Following the 2019-20 season, the Denver Nuggets had a new level of expectations set for them after their run to the Western Conference Finals last year in the bubble in Orlando. Nikola Jokic and Jamal Murray had moved up multiple tiers to join the top stars in the sport while Michael Porter Jr. flashed his scoring prowess. The team’s other top player in the playoffs was Jerami Grant. Grant was offered a 3-year/$60 million deal in the offseason to remain with Denver, but he opted to sign with the Detroit Pistons for the exact same amount of money but a bigger role. So, how do you replace a 3-and-D wing that was your attempt at answering LeBron James, Paul George and Kawhi Leonard in the playoffs? You sign JaMychal Green.
Green wasn’t quite the athlete or offensive threat that Denver had with Grant, but he gave Denver a player that could alleviate the minutes requirement for Paul Millsap, who would be turning 36 in February, while also leaving plenty of minutes for Porter to take the next step in his path of development. When Denver signed Green, they needed him to put in effort on defense while knocking down the occasional open 3-pointer when he was on the floor.
Green has a player option for next season that he has until July 26th to decide whether or not he’s going to opt into it. There’s a realistic possibility that he could return while being the first forward off of the bench if Millsap and the Nuggets part ways. With Gordon and Porter, he won’t be in the starting lineup, but he was serviceable enough this year that he would still be a solid rotation player if he were to return next year.
To start the season, Green was coming off of the bench in relief of Millsap as Denver’s starting lineup was Murray, Gary Harris, Porter, Millsap and Jokic. He had a few different opportunities to start with all of Denver’s injuries, but, for the most part, he was putting in about 20 minutes per night with the expectation he could provide some defense and somewhere between 6-10 points.
Green’s defense left a lot to be desired unfortunately this year. Among rotation players, Green was last on the team in Defensive Box Plus/Minus, and the dropoff from Millsap to Green was a substantial one. He made up for it on the offensive end to a certain extent. While he lacked consistency from game-to-game at times, he brought enough of a threat from outside to give penetrators room to create with the occasional bit of production down on the block.
Season Grade: C+
If you had taken this grade at the end of the regular season, there is a strong chance Green likely comes in with a grade around a B. Unfortunately for Green, the playoffs count, and Green just couldn’t get things rolling the same way in the playoffs especially on the defensive end of the floor where his defensive rating was a 124.

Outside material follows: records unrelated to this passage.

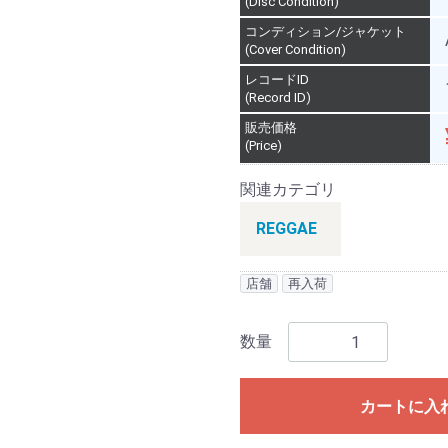
(Disc Condition)
コンディション/ジャケット
(Cover Condition)
レコードID
(Record ID)
販売価格
(Price)
関連カテゴリ
REGGAE
店舗
再入荷
数量
カートに入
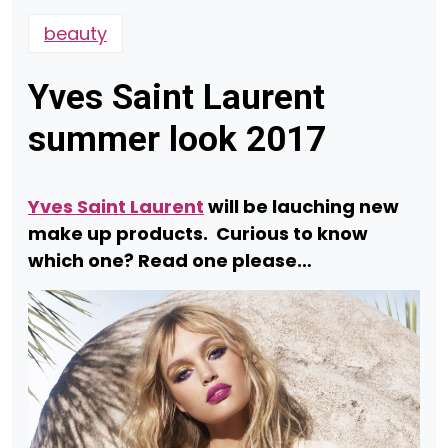
beauty
Yves Saint Laurent
summer look 2017
Yves Saint Laurent
will be lauching new
make up products. Curious to know
which one? Read one please…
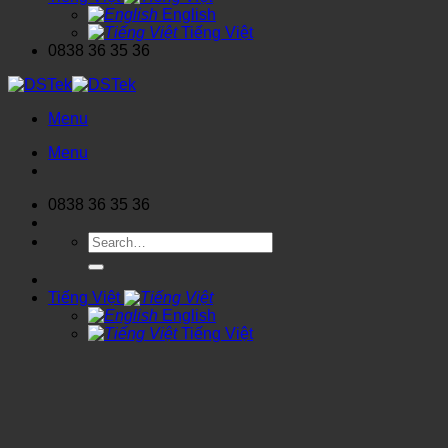
English
Tiếng Việt
0838 36 35 36
Menu
Menu
0838 36 35 36
Search
for:
Tiếng Việt
English
Tiếng Việt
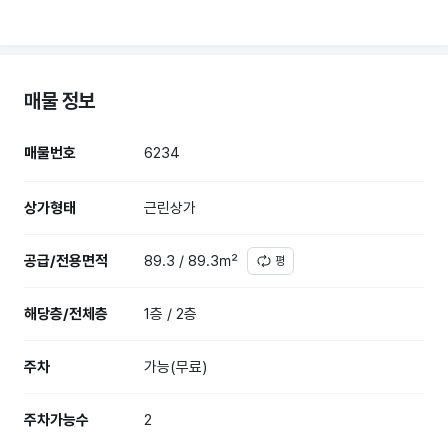
매물 정보
매물번호
6234
상가형태
근린상가
공급/전용면적
89.3 / 89.3㎡
평
해당층/전체층
1층 / 2층
주차
가능(무료)
주차가능수
2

On the offensive end, he shot nearly 40 percent from 3-point range in the regular season on 3.4 attempts per game, but, during the playoffs, he completely fell off. He was averaging 2.0 attempts per game while shooting 30 percent from 3-point range which was allowing defenders to sag off of him to send attention to the team’s other offensive threats, namely Jokic. Even if he was shooting just 35 percent from outside, that could have been a huge bump to a Nuggets’ bench unit that was struggling massively to score.

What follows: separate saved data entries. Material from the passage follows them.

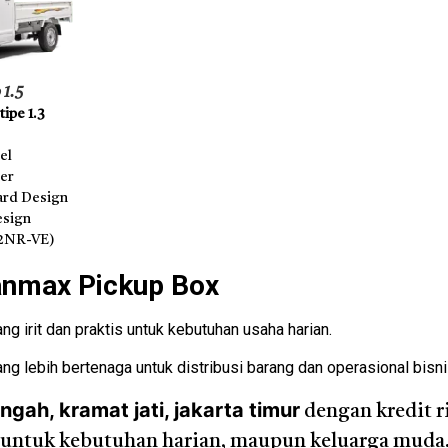
 1.5
ipe 1.3
el
der
rd Design
esign
(2NR-VE)
anmax Pickup Box
g irit dan praktis untuk kebutuhan usaha harian.
ng lebih bertenaga untuk distribusi barang dan operasional bisni
ah, kramat jati, jakarta timur
dengan kredit r
cok untuk kebutuhan harian, maupun keluarga muda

Season Highlight: Game against the Atlanta Hawks
This one was an easy call. Green scored a season-high 20 points to lead the Nuggets in scoring while shooting 7-of-12 from the floor. Green only scored 20 or more points once all season, and he did it in the way Denver needed him to. Denver won the game by 24 points, and it was never particularly close after they won the second quarter by 14. However, seeing Green flow in the offense showed them that he fully belonged in the team’s rotation moving forward.
What’s next for JaMychal Green
Green’s offseason is going to be a very interesting one. He might be able to get $7 million per in the open market, but he could just as easily opt-in to his player option for next season. He just turned 31 on Monday, and he could be looking for one last multi-year payday in free agency. There are some teams with some money available this offseason that could tempt him to look elsewhere.
Denver drafted Zeke Nnaji last year to fill out their forward rotation, and he showed the potential as a rookie to be a viable rotation player next year. The status of Millsap will also likely affect Green’s decision. Millsap is a free agent this offseason, and the Nuggets are unlikely to retain their cap hold on him of $19 million just due to other cap commitments. If they let Millsap walk, they may be locked into bringing Green back even if he goes into free agency.
Wherever Green is playing next season, he’s going to be playing essentially the same role we’ve seen from him since he entered the league. He’s a reasonable big off of the bench that can knock down 3-pointers at a decent rate while putting in some effort on defense. A month from now, we’ll know the full status of Green. Until then, we’re just in a holding pattern to see if Denver is heading into another offseason searching for help in the frontcourt.